§ Try it:
Please update the entries below by changing every "Pocket" to "Inbunden" and leaving everything else unchanged.

§ Supplied entries:
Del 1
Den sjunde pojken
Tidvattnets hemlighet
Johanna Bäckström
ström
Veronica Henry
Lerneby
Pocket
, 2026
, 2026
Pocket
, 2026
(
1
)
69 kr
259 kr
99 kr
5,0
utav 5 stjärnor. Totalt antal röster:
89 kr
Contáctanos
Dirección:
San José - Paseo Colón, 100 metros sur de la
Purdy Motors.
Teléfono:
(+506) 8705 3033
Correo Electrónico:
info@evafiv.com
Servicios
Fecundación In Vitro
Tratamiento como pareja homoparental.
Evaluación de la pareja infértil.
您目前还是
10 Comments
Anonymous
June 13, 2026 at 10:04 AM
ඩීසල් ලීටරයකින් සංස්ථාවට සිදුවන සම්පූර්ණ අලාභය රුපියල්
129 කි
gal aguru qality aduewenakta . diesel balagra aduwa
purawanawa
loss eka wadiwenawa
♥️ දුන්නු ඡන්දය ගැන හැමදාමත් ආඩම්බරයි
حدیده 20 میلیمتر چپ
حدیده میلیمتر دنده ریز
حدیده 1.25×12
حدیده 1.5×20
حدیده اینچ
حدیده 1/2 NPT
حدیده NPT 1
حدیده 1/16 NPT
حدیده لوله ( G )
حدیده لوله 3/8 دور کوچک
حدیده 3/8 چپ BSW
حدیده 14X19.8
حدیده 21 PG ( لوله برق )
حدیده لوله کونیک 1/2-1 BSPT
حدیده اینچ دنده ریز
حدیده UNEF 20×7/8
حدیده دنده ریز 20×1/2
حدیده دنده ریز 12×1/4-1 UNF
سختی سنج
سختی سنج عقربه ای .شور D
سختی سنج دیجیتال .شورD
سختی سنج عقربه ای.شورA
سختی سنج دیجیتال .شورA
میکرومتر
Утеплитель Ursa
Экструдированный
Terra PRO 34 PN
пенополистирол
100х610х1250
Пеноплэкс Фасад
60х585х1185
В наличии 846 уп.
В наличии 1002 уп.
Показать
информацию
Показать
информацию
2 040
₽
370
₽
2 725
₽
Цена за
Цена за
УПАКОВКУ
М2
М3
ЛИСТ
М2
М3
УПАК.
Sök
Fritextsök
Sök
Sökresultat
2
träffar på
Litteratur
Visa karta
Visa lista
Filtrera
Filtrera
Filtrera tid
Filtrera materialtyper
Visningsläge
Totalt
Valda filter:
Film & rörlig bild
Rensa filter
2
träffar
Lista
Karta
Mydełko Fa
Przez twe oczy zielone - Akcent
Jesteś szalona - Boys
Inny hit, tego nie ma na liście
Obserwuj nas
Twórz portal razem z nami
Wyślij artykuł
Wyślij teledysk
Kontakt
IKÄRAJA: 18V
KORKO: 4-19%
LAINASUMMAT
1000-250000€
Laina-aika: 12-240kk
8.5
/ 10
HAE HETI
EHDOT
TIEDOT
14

§ Response to the exercise:
Del 1
Den sjunde pojken
Tidvattnets hemlighet
Johanna Bäckström
ström
Veronica Henry
Lerneby
Inbunden
, 2026
, 2026
Inbunden
, 2026
(
1
)
69 kr
259 kr
99 kr
5,0
utav 5 stjärnor. Totalt antal röster:
89 kr
Contáctanos
Dirección:
San José - Paseo Colón, 100 metros sur de la
Purdy Motors.
Teléfono:
(+506) 8705 3033
Correo Electrónico:
info@evafiv.com
Servicios
Fecundación In Vitro
Tratamiento como pareja homoparental.
Evaluación de la pareja infértil.
您目前还是
10 Comments
Anonymous
June 13, 2026 at 10:04 AM
ඩීසල් ලීටරයකින් සංස්ථාවට සිදුවන සම්පූර්ණ අලාභය රුපියල්
129 කි
gal aguru qality aduewenakta . diesel balagra aduwa
purawanawa
loss eka wadiwenawa
♥️ දුන්නු ඡන්දය ගැන හැමදාමත් ආඩම්බරයි
حدیده 20 میلیمتر چپ
حدیده میلیمتر دنده ریز
حدیده 1.25×12
حدیده 1.5×20
حدیده اینچ
حدیده 1/2 NPT
حدیده NPT 1
حدیده 1/16 NPT
حدیده لوله ( G )
حدیده لوله 3/8 دور کوچک
حدیده 3/8 چپ BSW
حدیده 14X19.8
حدیده 21 PG ( لوله برق )
حدیده لوله کونیک 1/2-1 BSPT
حدیده اینچ دنده ریز
حدیده UNEF 20×7/8
حدیده دنده ریز 20×1/2
حدیده دنده ریز 12×1/4-1 UNF
سختی سنج
سختی سنج عقربه ای .شور D
سختی سنج دیجیتال .شورD
سختی سنج عقربه ای.شورA
سختی سنج دیجیتال .شورA
میکرومتر
Утеплитель Ursa
Экструдированный
Terra PRO 34 PN
пенополистирол
100х610х1250
Пеноплэкс Фасад
60х585х1185
В наличии 846 уп.
В наличии 1002 уп.
Показать
информацию
Показать
информацию
2 040
₽
370
₽
2 725
₽
Цена за
Цена за
УПАКОВКУ
М2
М3
ЛИСТ
М2
М3
УПАК.
Sök
Fritextsök
Sök
Sökresultat
2
träffar på
Litteratur
Visa karta
Visa lista
Filtrera
Filtrera
Filtrera tid
Filtrera materialtyper
Visningsläge
Totalt
Valda filter:
Film & rörlig bild
Rensa filter
2
träffar
Lista
Karta
Mydełko Fa
Przez twe oczy zielone - Akcent
Jesteś szalona - Boys
Inny hit, tego nie ma na liście
Obserwuj nas
Twórz portal razem z nami
Wyślij artykuł
Wyślij teledysk
Kontakt
IKÄRAJA: 18V
KORKO: 4-19%
LAINASUMMAT
1000-250000€
Laina-aika: 12-240kk
8.5
/ 10
HAE HETI
EHDOT
TIEDOT
14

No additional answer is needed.